GIVEN PASSAGE:
Jobs melt away, loans remain
With global recession forcing firms to cut jobs, thousands of Indian students who took overseas study loans now find their back against the wall. Kamayani Singh reports.delhi Updated: Dec 16, 2008 20:52 IST
Of all things that 25-year-old Shradha Kapur had imagined about her life post B-school, unemployment and the burden of debt never crossed her mind. She is about to finish her MBA from the Paris-based HEC School of Management and she has yet to see a good job offer come her way. Making it worse, she has Rs 26 lakh of education loan to repay.
There are tens of thousands of students like Kapur, who took large loans in recent years to pursue expensive courses abroad, hoping to pay these off with dollar salaries they would eventually land. Suddenly, they find their back against the wall, with a fast deteriorating global economy forcing companies worldwide to freeze hiring or cut jobs.
“Whichever bank and company I’ve approached so far has claimed a hiring freeze,” said Kapur, who has mortgaged her parent’s house in New Delhi as a collateral for the loan she took from the State Bank of India. “I’ll continue doing internships till I find a desirable job but things will get really tough once I have to start repaying the loan next year.”
Last year more than 1.2 lakh Indian students went abroad for further studies — 83,000 to the US alone. Barring less than 5 per cent of them, the rest either took loans or borrowed from family and relatives.
“The lure of foreign education and high salary prompts thousands to take huge loans,” said career counsellor Usha Albuquerque. “The shrinking job market, however, has put a big question mark on the future of these students.”
There has been a surge in education loans in recent years, despite rising interest rates.
According to the Reserve Bank of India, education loans from commercial banks totalled Rs 23,795 crore in 2007-08, up 143 per cent from a year ago.
Since cases of default are not uncommon, banks insist on parents being co-borrowers.

Dataset records:
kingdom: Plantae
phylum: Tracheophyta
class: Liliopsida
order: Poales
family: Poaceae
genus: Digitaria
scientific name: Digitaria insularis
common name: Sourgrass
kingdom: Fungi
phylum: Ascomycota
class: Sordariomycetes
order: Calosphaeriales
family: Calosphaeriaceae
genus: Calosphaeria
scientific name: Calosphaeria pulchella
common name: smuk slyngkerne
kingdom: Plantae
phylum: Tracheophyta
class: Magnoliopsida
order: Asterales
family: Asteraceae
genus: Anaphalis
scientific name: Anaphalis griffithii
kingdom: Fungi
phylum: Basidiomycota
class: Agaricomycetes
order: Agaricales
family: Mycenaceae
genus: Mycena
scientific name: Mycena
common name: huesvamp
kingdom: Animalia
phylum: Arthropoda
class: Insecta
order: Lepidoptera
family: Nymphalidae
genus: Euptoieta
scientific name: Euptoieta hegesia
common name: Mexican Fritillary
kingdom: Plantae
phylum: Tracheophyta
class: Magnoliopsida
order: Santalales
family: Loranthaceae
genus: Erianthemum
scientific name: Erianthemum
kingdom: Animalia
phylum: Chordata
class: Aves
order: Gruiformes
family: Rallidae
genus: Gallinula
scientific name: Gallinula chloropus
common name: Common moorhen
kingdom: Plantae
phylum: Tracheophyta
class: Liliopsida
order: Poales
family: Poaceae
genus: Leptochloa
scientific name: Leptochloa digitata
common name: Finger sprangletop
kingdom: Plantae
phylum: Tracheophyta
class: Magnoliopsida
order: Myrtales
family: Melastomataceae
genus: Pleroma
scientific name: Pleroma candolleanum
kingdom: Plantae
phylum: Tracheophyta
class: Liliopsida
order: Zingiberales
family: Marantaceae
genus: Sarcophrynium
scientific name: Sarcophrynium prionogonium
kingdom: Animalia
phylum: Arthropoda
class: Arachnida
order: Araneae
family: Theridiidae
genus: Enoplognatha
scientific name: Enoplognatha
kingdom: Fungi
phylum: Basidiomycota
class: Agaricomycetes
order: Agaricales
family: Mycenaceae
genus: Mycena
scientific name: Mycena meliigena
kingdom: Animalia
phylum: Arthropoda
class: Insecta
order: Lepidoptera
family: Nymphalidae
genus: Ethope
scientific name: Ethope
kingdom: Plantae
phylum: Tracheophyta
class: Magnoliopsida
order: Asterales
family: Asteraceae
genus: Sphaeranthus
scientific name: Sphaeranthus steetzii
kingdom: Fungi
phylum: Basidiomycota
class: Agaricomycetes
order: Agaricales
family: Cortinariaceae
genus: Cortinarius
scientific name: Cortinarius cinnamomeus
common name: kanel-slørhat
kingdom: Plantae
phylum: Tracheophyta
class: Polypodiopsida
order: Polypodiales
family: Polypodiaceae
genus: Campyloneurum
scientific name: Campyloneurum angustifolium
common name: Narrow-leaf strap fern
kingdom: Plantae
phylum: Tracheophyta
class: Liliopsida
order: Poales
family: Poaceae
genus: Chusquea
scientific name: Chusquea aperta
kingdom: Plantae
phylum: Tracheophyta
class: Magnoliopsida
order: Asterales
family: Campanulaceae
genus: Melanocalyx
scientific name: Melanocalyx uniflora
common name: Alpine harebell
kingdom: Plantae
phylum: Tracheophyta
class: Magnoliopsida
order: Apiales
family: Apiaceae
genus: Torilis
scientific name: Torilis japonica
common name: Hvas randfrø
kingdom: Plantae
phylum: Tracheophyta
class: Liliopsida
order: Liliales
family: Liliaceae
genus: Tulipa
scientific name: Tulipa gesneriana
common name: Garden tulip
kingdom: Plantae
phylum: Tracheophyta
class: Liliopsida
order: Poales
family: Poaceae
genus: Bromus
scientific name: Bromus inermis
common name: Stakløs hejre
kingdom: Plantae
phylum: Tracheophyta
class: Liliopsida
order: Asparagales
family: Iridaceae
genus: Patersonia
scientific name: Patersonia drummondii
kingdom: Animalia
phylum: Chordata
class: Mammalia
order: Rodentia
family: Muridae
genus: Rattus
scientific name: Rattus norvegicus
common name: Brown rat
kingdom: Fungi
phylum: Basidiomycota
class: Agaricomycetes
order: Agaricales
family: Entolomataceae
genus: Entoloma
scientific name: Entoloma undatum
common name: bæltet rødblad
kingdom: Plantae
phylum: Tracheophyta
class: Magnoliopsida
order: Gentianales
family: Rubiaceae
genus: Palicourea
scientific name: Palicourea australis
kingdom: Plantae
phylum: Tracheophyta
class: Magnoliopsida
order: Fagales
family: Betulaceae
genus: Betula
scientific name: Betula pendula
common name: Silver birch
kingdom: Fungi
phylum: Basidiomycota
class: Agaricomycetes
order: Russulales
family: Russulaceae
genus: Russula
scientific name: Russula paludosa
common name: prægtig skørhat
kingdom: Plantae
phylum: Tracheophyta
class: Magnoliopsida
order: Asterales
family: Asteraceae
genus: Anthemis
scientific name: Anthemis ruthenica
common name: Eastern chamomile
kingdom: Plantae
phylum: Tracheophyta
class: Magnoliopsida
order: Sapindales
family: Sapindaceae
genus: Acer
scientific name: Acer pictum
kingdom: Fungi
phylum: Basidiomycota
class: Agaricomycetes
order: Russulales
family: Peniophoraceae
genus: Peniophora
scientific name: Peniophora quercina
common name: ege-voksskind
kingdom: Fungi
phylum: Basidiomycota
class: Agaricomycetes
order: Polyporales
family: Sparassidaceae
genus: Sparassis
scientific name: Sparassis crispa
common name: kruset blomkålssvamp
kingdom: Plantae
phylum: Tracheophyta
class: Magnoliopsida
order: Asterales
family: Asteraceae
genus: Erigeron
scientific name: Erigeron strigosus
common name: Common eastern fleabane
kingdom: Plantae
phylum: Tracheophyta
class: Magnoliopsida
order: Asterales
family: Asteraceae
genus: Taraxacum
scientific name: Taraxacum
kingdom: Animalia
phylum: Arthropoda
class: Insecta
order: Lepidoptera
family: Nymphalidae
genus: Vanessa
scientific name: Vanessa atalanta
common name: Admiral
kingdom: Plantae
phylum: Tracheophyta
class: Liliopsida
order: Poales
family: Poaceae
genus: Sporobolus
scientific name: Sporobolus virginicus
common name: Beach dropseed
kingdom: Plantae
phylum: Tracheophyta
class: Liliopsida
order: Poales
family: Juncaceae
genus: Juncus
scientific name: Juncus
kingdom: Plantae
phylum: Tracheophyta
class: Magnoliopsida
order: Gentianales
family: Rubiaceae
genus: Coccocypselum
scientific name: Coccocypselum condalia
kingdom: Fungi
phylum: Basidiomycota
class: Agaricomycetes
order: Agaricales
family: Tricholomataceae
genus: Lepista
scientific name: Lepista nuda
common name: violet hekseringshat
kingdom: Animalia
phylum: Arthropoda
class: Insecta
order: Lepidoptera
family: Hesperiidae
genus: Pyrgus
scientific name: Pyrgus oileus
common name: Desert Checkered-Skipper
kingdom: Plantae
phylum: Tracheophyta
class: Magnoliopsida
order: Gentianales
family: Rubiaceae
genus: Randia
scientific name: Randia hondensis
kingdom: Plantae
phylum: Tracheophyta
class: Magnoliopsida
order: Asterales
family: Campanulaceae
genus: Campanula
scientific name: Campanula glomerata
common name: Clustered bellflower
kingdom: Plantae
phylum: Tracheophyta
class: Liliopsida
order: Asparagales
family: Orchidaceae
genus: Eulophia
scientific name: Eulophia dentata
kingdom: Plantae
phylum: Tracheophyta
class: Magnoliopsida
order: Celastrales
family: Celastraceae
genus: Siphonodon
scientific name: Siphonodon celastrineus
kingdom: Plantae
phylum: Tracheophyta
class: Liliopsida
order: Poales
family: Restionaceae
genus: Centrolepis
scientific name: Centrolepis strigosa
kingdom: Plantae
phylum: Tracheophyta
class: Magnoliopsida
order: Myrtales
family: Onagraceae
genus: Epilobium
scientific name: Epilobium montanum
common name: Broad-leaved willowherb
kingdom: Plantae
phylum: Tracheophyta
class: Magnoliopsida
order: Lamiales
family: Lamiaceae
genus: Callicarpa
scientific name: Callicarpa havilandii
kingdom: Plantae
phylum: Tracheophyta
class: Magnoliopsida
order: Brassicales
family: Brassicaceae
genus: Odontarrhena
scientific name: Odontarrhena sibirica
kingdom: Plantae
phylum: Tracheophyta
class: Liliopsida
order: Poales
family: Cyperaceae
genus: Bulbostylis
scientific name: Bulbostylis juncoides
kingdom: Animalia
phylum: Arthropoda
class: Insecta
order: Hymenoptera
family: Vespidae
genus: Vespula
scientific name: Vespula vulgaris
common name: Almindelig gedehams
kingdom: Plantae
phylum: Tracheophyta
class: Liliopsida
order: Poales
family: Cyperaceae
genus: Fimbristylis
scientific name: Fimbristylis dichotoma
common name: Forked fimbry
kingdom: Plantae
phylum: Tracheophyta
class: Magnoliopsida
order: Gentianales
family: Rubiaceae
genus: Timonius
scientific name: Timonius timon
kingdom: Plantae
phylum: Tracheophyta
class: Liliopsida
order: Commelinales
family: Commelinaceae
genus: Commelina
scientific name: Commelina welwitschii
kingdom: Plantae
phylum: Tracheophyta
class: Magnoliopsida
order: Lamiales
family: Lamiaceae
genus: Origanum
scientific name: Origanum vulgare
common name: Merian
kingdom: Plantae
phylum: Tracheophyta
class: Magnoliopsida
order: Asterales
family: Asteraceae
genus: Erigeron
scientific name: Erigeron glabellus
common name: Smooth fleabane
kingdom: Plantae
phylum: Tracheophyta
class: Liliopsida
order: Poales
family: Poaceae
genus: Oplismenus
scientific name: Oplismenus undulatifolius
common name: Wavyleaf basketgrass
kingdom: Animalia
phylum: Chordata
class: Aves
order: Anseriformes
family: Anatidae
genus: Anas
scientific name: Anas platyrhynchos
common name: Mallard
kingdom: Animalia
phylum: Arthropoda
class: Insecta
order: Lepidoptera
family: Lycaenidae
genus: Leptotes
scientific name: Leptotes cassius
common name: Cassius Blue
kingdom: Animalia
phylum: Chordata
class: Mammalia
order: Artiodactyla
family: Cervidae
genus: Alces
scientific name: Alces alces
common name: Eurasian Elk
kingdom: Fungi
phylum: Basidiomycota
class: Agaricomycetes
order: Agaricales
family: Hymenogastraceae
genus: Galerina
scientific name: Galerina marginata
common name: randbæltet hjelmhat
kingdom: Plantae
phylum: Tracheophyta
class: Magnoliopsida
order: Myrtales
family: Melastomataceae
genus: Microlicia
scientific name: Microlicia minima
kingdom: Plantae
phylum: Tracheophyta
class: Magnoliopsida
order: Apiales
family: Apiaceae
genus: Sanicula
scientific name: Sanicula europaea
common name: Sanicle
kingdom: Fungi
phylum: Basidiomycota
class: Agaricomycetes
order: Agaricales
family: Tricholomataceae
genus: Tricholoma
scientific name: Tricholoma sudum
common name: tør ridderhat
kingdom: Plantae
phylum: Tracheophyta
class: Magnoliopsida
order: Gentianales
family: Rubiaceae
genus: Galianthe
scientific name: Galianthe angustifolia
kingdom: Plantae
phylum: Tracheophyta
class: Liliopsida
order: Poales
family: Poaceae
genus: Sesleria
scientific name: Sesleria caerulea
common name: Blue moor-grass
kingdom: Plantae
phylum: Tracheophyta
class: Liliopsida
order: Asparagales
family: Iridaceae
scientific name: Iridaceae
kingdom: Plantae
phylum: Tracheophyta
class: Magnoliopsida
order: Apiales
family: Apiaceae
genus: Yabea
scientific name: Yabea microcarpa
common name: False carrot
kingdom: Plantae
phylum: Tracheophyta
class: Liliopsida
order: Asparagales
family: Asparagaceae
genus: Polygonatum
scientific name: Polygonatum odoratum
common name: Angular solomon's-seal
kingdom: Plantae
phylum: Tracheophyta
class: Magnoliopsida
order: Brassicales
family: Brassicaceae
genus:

TASKS FOR THIS EXERCISE:
[a] In the article about overseas study loans, what amount did education loans from commercial banks reach in 2007-08, according to the Reserve Bank of India?
[b] Echo the article about overseas study loans word for word, taking everything from "Last year more" down to "family and relatives.".
Rely only on the article about overseas study loans, not on the material.

ANSWERS TO THE TASKS:
[a] Rs 23,795 crore

[b]
Last year more than 1.2 lakh Indian students went abroad for further studies — 83,000 to the US alone. Barring less than 5 per cent of them, the rest either took loans or borrowed from family and relatives.